[MONDIAL-2026] Il y a de l’électricité dans l’air, une rivalité historique à entretenir et surtout une place en finale en jeu, ce mercredi entre l’Angleterre et l’Argentine, deux cadors au parcours chaotique.
L’Angleterre et l’Argentine se disputent le même rêve, ce mercredi à Atlanta, ils partagent une histoire commune sulfureuse en Coupe du monde et ils ont emprunté le même chemin étriqué dans les matches couperets. L’Argentine est passée ric-rac contre le Cap-Vert (3-2 a.p.), l’Égypte (3-2) et la Suisse (3-1 a.p.). Son futur adversaire a peiné pour renverser les Congolais (2-1), souffert en altitude contre le Mexique (3-2) et fini épuisé, en prolongation, contre la Norvège (2-1).
«L’Angleterre a dû se battre, elle a encore dû s’arracher car elle n’a pas toujours été brillante par moments en seconde période, mais cette équipe a du cran», a résumé l’ex-international Alan Shearer sur BBC Sport. La bataille s’annonce passionnante notamment au milieu de terrain, très dense et costaud côté argentin (Paredes, De Paul, Mac Allister et Enzo Fernandez).
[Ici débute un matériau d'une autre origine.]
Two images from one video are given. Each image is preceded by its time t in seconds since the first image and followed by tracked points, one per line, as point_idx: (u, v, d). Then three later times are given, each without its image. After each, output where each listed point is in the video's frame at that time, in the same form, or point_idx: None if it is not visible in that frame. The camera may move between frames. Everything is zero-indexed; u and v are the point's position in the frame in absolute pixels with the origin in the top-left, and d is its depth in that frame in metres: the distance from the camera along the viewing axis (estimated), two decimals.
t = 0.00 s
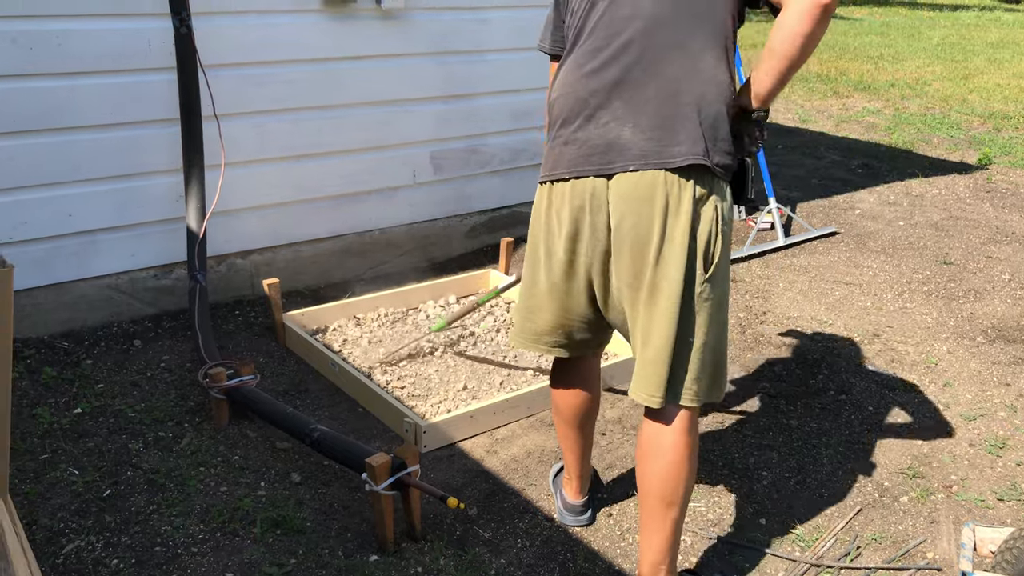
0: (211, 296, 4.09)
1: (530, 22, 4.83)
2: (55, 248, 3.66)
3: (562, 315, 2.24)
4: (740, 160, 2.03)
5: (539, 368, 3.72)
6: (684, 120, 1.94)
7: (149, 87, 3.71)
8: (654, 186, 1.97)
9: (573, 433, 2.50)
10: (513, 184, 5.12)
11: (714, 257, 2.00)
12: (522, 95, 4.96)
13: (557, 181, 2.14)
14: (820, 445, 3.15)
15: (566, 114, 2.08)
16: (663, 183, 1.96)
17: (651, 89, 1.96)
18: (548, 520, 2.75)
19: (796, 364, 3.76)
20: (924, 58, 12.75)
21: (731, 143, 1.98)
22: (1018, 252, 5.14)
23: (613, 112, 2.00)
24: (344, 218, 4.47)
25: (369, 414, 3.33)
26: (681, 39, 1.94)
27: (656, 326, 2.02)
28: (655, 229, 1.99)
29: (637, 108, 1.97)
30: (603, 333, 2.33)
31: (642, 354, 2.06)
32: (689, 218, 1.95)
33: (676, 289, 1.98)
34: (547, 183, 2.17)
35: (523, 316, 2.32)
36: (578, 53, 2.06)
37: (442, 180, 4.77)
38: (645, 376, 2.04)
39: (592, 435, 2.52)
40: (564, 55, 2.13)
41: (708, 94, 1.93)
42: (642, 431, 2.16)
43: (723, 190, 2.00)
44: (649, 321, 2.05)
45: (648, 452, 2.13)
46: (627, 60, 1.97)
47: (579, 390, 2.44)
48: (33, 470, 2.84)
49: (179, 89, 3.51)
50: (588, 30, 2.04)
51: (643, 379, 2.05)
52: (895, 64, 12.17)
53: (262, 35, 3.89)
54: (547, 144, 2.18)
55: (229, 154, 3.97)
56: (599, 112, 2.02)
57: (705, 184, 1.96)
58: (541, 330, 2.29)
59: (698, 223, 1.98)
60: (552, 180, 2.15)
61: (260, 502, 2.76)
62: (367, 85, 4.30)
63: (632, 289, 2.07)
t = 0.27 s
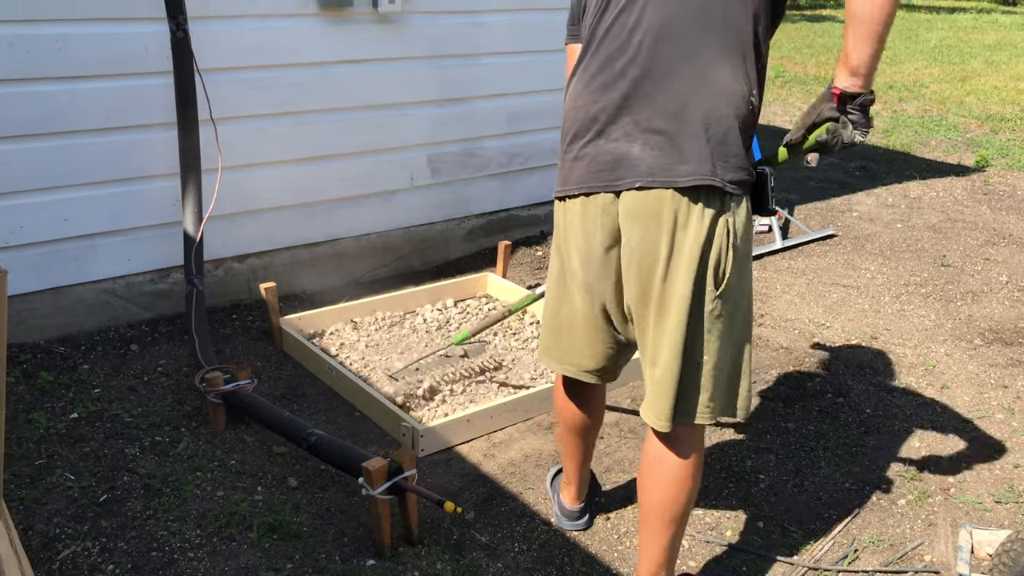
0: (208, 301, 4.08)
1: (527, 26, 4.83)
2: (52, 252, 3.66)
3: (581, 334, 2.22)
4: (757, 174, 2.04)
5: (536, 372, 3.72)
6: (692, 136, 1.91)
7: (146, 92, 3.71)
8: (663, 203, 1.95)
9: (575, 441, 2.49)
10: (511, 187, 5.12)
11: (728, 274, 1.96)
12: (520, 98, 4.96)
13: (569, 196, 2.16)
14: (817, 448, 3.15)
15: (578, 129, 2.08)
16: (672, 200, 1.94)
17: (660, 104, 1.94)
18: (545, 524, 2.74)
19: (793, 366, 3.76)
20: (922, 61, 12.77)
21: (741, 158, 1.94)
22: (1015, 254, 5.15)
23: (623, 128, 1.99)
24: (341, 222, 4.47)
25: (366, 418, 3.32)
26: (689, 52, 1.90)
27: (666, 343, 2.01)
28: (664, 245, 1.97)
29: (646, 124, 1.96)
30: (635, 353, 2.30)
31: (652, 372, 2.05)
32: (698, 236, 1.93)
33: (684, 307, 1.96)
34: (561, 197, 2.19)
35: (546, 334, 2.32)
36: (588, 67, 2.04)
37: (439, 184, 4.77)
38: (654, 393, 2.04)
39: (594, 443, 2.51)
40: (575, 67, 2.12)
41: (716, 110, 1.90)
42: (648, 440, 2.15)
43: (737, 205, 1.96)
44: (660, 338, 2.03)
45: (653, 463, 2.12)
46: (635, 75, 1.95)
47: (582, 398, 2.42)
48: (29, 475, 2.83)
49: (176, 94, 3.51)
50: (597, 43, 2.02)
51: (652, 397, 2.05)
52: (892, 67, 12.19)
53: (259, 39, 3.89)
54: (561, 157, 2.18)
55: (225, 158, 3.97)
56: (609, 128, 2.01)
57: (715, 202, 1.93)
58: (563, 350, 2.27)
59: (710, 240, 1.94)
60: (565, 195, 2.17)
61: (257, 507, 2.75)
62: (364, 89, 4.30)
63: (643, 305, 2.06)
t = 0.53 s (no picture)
0: (208, 302, 4.08)
1: (526, 27, 4.83)
2: (51, 254, 3.65)
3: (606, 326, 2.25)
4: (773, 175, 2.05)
5: (537, 372, 3.72)
6: (705, 141, 1.91)
7: (145, 93, 3.70)
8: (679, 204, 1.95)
9: (582, 438, 2.49)
10: (511, 188, 5.12)
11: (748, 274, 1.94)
12: (519, 99, 4.96)
13: (586, 198, 2.17)
14: (818, 447, 3.15)
15: (593, 130, 2.08)
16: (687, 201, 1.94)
17: (674, 107, 1.93)
18: (547, 525, 2.74)
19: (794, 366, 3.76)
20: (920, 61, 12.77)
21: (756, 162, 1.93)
22: (1015, 254, 5.15)
23: (637, 131, 1.99)
24: (341, 223, 4.47)
25: (367, 419, 3.32)
26: (703, 55, 1.89)
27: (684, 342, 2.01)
28: (679, 246, 1.97)
29: (659, 127, 1.95)
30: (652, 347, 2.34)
31: (670, 372, 2.04)
32: (715, 235, 1.93)
33: (701, 307, 1.96)
34: (577, 198, 2.20)
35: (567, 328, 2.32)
36: (603, 68, 2.04)
37: (439, 185, 4.77)
38: (673, 393, 2.04)
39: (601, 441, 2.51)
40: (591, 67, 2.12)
41: (730, 114, 1.89)
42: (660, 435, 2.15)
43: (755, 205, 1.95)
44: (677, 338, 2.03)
45: (661, 462, 2.12)
46: (649, 77, 1.95)
47: (592, 395, 2.43)
48: (29, 477, 2.83)
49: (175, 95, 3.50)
50: (612, 44, 2.01)
51: (670, 398, 2.05)
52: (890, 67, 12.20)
53: (258, 41, 3.89)
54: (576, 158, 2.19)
55: (224, 158, 3.96)
56: (623, 130, 2.01)
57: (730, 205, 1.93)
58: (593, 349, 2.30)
59: (727, 239, 1.94)
60: (582, 196, 2.18)
61: (257, 508, 2.74)
62: (363, 89, 4.30)
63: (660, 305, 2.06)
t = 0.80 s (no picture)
0: (210, 301, 4.08)
1: (527, 25, 4.83)
2: (53, 253, 3.65)
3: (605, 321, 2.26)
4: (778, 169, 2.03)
5: (539, 371, 3.72)
6: (713, 132, 1.91)
7: (147, 92, 3.70)
8: (680, 200, 1.95)
9: (585, 437, 2.50)
10: (512, 186, 5.12)
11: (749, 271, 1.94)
12: (520, 97, 4.96)
13: (588, 192, 2.16)
14: (820, 446, 3.15)
15: (597, 124, 2.07)
16: (688, 197, 1.94)
17: (680, 100, 1.93)
18: (549, 523, 2.74)
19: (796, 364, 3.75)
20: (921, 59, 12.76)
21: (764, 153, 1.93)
22: (1017, 252, 5.14)
23: (643, 124, 1.98)
24: (342, 222, 4.47)
25: (369, 418, 3.32)
26: (710, 47, 1.89)
27: (682, 337, 2.01)
28: (680, 241, 1.97)
29: (666, 120, 1.95)
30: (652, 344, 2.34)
31: (669, 365, 2.04)
32: (716, 230, 1.92)
33: (701, 303, 1.95)
34: (581, 194, 2.20)
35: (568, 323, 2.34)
36: (608, 62, 2.04)
37: (440, 183, 4.77)
38: (670, 387, 2.04)
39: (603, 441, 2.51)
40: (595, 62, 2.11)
41: (738, 105, 1.89)
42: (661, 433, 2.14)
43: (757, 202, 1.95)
44: (676, 332, 2.03)
45: (661, 460, 2.12)
46: (656, 70, 1.94)
47: (592, 395, 2.43)
48: (31, 476, 2.83)
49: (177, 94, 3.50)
50: (617, 38, 2.01)
51: (668, 392, 2.05)
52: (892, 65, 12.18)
53: (260, 40, 3.89)
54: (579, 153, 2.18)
55: (227, 157, 3.96)
56: (629, 123, 2.01)
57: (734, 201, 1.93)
58: (596, 346, 2.32)
59: (730, 236, 1.94)
60: (585, 191, 2.17)
61: (260, 507, 2.74)
62: (365, 88, 4.30)
63: (661, 300, 2.06)
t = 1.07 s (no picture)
0: (210, 300, 4.08)
1: (527, 24, 4.83)
2: (53, 252, 3.66)
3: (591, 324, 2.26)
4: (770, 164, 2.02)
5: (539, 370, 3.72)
6: (703, 130, 1.91)
7: (146, 91, 3.70)
8: (672, 198, 1.95)
9: (583, 436, 2.50)
10: (512, 185, 5.12)
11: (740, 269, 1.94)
12: (520, 96, 4.96)
13: (580, 191, 2.16)
14: (820, 444, 3.15)
15: (589, 123, 2.08)
16: (681, 196, 1.93)
17: (670, 98, 1.93)
18: (549, 521, 2.74)
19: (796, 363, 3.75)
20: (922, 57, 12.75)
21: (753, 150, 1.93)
22: (1017, 250, 5.14)
23: (634, 122, 1.99)
24: (342, 221, 4.47)
25: (369, 417, 3.32)
26: (699, 45, 1.90)
27: (676, 336, 2.01)
28: (672, 240, 1.97)
29: (657, 118, 1.95)
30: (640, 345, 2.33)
31: (663, 364, 2.04)
32: (708, 228, 1.92)
33: (694, 302, 1.96)
34: (573, 193, 2.20)
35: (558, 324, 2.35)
36: (600, 61, 2.05)
37: (441, 182, 4.77)
38: (665, 385, 2.04)
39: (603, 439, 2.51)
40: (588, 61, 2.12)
41: (727, 103, 1.89)
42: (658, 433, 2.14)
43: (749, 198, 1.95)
44: (669, 331, 2.03)
45: (659, 459, 2.12)
46: (646, 68, 1.95)
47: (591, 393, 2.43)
48: (32, 475, 2.84)
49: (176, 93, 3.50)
50: (609, 37, 2.02)
51: (663, 391, 2.05)
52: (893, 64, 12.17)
53: (259, 40, 3.89)
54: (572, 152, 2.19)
55: (226, 157, 3.97)
56: (620, 122, 2.01)
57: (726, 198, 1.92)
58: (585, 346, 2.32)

Mais tous les regards seront forcément tournés vers Lionel Messi, le génie des champions du monde.
À 39 ans, l’octuple Ballon d’or a illuminé le Mondial avec son talent intact, ses buts à la pelle (8) et sa capacité déconcertante à passer du mode «économie d’énergie» aux inspirations dévastatrices. L’Angleterre, de son côté, a pour elle l’avant-centre le plus prolifique de la saison, Harry Kane, un binôme Rice-Anderson solide dans l’entrejeu, des ailiers rapides et dribbleurs, et un Jude Bellingham impressionnant de combativité et de talent au poste de n° 10.
«Ce n’est qu’un match de football»
Les deux équipes, dont le dernier affrontement en Coupe du monde remonte à 2002, ont livré des batailles épiques dans cette compétition. Il y a eu des exclusions fameuses, celles d’Antonio Rattin en 1966 et de David Beckham en 1998, et des buts sensationnels : la chevauchée fantastique de Michael Owen lors de France-1998. Et évidemment, douze ans plus tôt, la «Main de Dieu» enchaînée quatre minutes plus tard par le «but du siècle» du légendaire Diego Maradona.
Ce mythique doublé en quart de finale, au stade Azteca, avait offert aux Argentins une revanche symbolique par rapport au différend territorial sur les îles Malouines, dans l’Atlantique Sud, qui a déclenché une guerre en 1982 et que revendique toujours Buenos Aires. Le sélectionneur Lionel Scaloni a tenté de déminer d’éventuelles tensions entre supporters : «Ce n’est qu’un match de football».
Et le capitaine anglais, Harry Kane, a aussi appelé à laisser de côté «tout ce qui entoure l’histoire» dans un entretien au diffuseur britannique ITV. L’histoire s’écrira ce mercredi sur le terrain. En cas de victoire, les Anglais disputeront la deuxième finale de Coupe du monde de leur histoire, après celle gagnée en 1966 (leur dernier titre). Les champions du monde argentins se battent eux pour en disputer une deuxième d’affilée.